■ EXERCISE DIRECTIONS:
Count the lines in the records below that contain the word "Alles". Reply with the number only.

■ DATASET RECORDS:

----

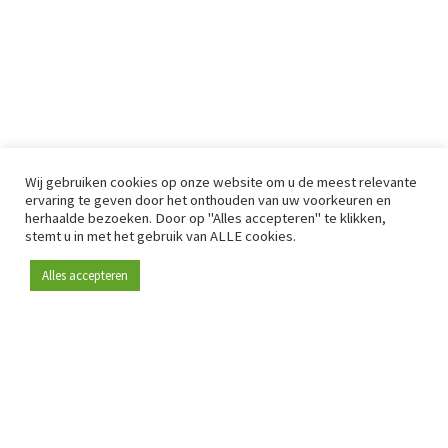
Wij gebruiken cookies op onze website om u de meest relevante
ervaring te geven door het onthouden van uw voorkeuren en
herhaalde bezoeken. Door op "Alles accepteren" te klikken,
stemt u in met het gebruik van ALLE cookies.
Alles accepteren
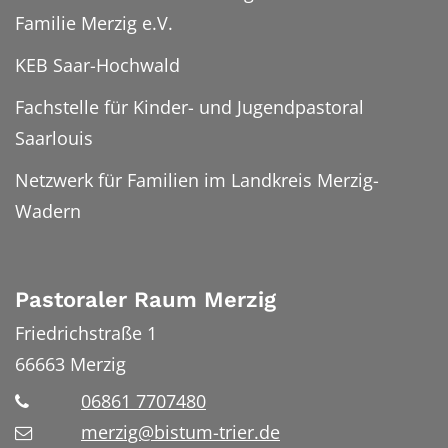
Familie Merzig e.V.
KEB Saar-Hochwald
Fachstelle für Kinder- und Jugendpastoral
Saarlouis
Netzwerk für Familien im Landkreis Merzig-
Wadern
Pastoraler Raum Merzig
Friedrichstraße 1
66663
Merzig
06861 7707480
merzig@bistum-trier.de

----

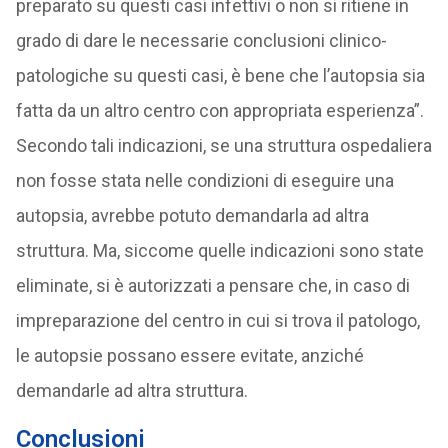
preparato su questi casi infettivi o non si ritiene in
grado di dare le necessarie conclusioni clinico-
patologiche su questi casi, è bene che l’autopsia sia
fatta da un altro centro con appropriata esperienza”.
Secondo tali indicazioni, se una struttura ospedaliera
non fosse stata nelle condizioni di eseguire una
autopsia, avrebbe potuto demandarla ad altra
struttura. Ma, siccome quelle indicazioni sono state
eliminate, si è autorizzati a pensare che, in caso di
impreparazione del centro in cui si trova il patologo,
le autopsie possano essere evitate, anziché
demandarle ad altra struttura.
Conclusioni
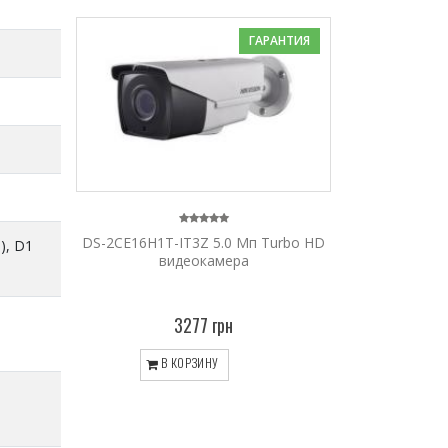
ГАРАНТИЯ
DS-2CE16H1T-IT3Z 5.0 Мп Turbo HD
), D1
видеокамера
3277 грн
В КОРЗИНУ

----

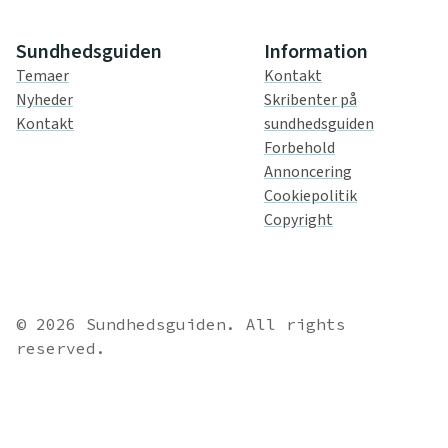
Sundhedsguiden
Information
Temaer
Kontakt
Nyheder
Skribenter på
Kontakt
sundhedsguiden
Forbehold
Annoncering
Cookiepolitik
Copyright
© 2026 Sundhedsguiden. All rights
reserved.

----

■ PROBLEM SOLUTION:
2